From the image above, we show semantic and instance segmented masks for 5 image categories - cars, bottes, boats, seagulls and sofa. We can observe that semantic fcn maps are coarse and do not fully segment the desired object in the image in contrast to deeplabv3 semantic maps. However, instance segmented maps are very smooth in terms of their segmentation results. Not only are the individual instances of similar category detected but masked uniquely. If we observe the Grad-CAM visualizations we see the desired object highlighted with the heatmap. However, Grad-CAM maps are more focussed on highlighting single instances and fail in case of multiple instances. Grad-CAM++ fills this caveat and highlights or attends to multiple instances of same object in the image. For instance, observe the car image in the first row. Grad-CAM++ clearly highlights both cars while Grad-CAM fails to do so.

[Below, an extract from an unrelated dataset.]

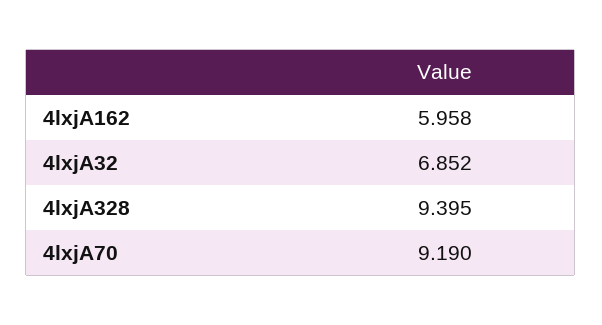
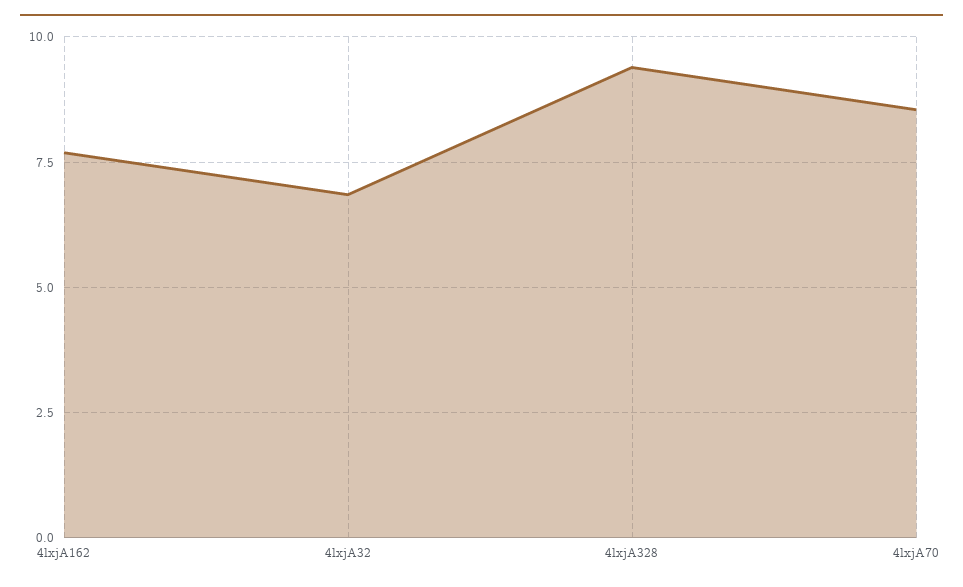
4lxjA162: 5.958 -> 7.75
4lxjA70: 9.19 -> 8.5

In case of the boat image, semantic FCN highlights the mast of the ship with a small red patch. Likewise, mask-rcnn based instance maps too mask both the boats uniquely and entirely with great detail. This can be verified by the Grad-CAM++ heatmaps, where we can see the a significant amount of focus being given to entire boat along with its mast not to forget the smaller boat as well. As for seagulls, Grad-CAM++ maps show a larger coverage in terms of attention. Both the seagulls have their body and feathers as part of the heatmap visualization. However, Grad-CAM shows just one of them being properly looked at by the network. The instance segmentation map is once again very crisp and precise while semantic maps are coarse.

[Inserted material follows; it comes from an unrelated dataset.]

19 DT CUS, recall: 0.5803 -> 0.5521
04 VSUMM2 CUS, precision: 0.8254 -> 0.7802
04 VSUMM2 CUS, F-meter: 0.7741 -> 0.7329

../../_images/observation2.png

Grad-CAM and Grad-CAM++ visualizations of ResNet-101 network for layer4 along with Segmentation outputs

Let’s look at another set of examples which will help us establish that the segmentation maps are consistent with the Grad-CAM visualizations. Consider the above image. Given an image of people very close to each other, semantic segmentation does a single mask as usual, nothing fancy. However, instance segmentation failed to identify the instances as 2 separate entities. Grad-CAM and Grad-CAM++ maps too show a singular attention at the center of the image, rather than 2 separate focus maps as shown in the car and the boat cases we discussed above. This shows that Grad-CAM and Grad-CAM++ visualizations are consistent with the Segmentation maps output.

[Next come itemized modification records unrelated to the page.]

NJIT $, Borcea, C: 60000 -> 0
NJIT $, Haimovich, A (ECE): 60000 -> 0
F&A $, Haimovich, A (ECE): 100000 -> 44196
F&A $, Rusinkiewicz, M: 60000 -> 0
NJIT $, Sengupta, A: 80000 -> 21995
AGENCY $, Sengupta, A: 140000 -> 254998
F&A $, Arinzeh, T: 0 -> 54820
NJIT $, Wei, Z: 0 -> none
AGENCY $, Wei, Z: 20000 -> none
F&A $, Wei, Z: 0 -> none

Let’s look at another image, an image of skunks. Since skunks do not belong in the 20 categories on which the Semantic Segmentation models are trained on, we observe that DeepLabv3 and FCN classify most of it as background except a coarse patch. However, once again, instance segmentation fails to uniquely mask the 2 animals and considers it as 1, supposedly assuming the left skunk to be the original one with its head and the body spreading across the right half of the image. This can be verified by the CAM visualizations on the right where both images show attention given to the left skunk. We can clearly conclude from these two instances that entities which are too close to each other of the same category sometimes becomes hard for the network to be distinguished. In our case, the humans and the skunks were too close to be considered as a separate entity.

Lastly, one final image just for concluding our observations. An image of both the human and a horse. If 2 separate entities are given, are segmentation and CAM maps consistent. As can be seen, both Semantic and Instance maps uniquely mask both separate entities. However, if you notice Grad-CAM and Grad-CAM++ both highlight the horse since it identifies it as the horse. This is quite accurate considering that Grad-CAM and Grad-CAM++ were trained on 1000 IMAGENET categories and can classify a human, while Instance segmentation was only trained on 80 categories. The models are interpretable and their behaviour seems to be consistent with that the network sees.

The above three decisive observations are particularly trustworthy, since we used ResNet-101 for our Grad-CAM and Grad-CAM++ visualizations. If you do recall, our segmentation models too had ResNet backbone architecture and hence the results seem to be explainable in itself.